Personal information
- Full name: Sven Andreas Landgren
- Date of birth: 17 March 1989 (age 36)
- Place of birth: Helsingborg, Sweden
- Height: 1.76 m (5 ft 9+1⁄2 in)
- Position(s): Defender / Midfielder

Youth career
- 1995–2006: Helsingborgs IF

Senior career*
- Years: Team / Apps / (Gls)
- 2006–2009: Helsingborgs IF / 52 / (4)
- 2010–2011: Udinese / 0 / (0)
- 2010–2011: → Willem II (loan) / 13 / (2)
- 2011: → Fredrikstad (loan) / 12 / (0)
- 2012–2013: Fredrikstad / 27 / (1)
- 2013: → Halmstads BK (loan) / 27 / (2)
- 2014–2023: Helsingborgs IF / 143 / (4)

International career
- 2004–2006: Sweden U17 / 19 / (5)
- 2006–2008: Sweden U19 / 13 / (2)
- 2008–2010: Sweden U21 / 15 / (0)
- 2009: Sweden / 1 / (0)

= Andreas Landgren =

Swedish footballer

Sven Andreas Landgren (born 17 March 1989) is a Swedish former footballer who played as a midfielder or defender.

He started his professional career in Helsingborgs IF, where his father Sven Åke played almost 350 matches. In 2010, Landgren transferred to Italian side Udinese. He did not play any first-team matches for the club, and was loaned out to Willem II during the 2010–11 Eredivisie season. He joined Norwegian side Fredrikstad on loan in mid-2011, and joined the club permanently ahead of the 2012 season. After Fredrikstad was relegated from Tippeligaen, Landgren moved back to Sweden where he joined Halmstads BK on loan in April 2013. A year later, he transferred back to his home town club Helsingborgs IF. However, an injury kept him out of play for the whole 2014 season.

==Club career==
Landgren made his Allsvenskan debut in 2006. After a string of strong matches during the friendly season, he was promoted to the senior squad of Helsingborgs IF in 2007. He can play either as a midfielder, defensive midfielder and right back. On 11 January 2010 Udinese Calcio officialized the arrival of the 20-year-old Swedish defensive midfielder from Helsingborgs IF.
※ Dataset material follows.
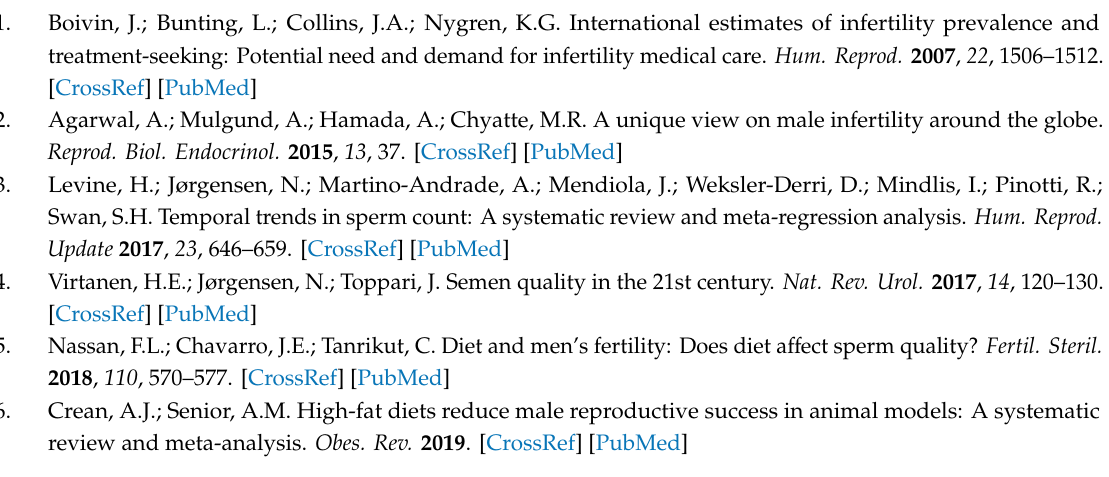
Figure S1: Before–after graphs for ( A ) concentration, ( B ) total motility, and ( C ) progressive motility at 0 and 21 days obtained for each experimental group. “M” and “P” refers to the experimental groups: Control and maltodextrin respectively. “M#” indicates the number of the male; Figure S2: ( A ) PCA analysis for Computer Assisted Sperm Analysis (CASA) variables for probiotic-fed group. ( B ) Representation of the experimental group in a principal component plane; Table S1: Weight values (mean ± s.e.) for the groups before and after treatment; Table S2: Sperm quality values (mean ± s.e.) for the groups before and after treatment; Table S3: novel tank values for behavior estimators (mean ± s.e.) for the groups before and after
On 16 January 2010, he played his first match for Udinese's youth team.

In the 2010–11 season, Landgren played on loan for the Dutch side Willem II when the team was relegated from the Eredivisie. He joined the Norwegian side Fredrikstad on loan in August 2011. After the 2011 season, Landgren joined Fredrikstad permanently. After Fredrikstad was relegated from the Tippeligaen in 2012, Landgren joined the Allsvenskan side Halmstads BK on loan ahead of the 2013 season.

==International career==
Landgren represented the Sweden under-21 team, where he played 15 matches. He was also a part of the Swedish squad in the 2009 UEFA European Under-21 Football Championship. He made his debut for the Sweden national team in a friendly match against Mexico in January 2009.

==Personal life==
He is the son of Sven-Åke Landgren, who played almost 350 first-team matches for Helsingborgs IF, and was named in the "all-time Helsingborgs team" in 2007.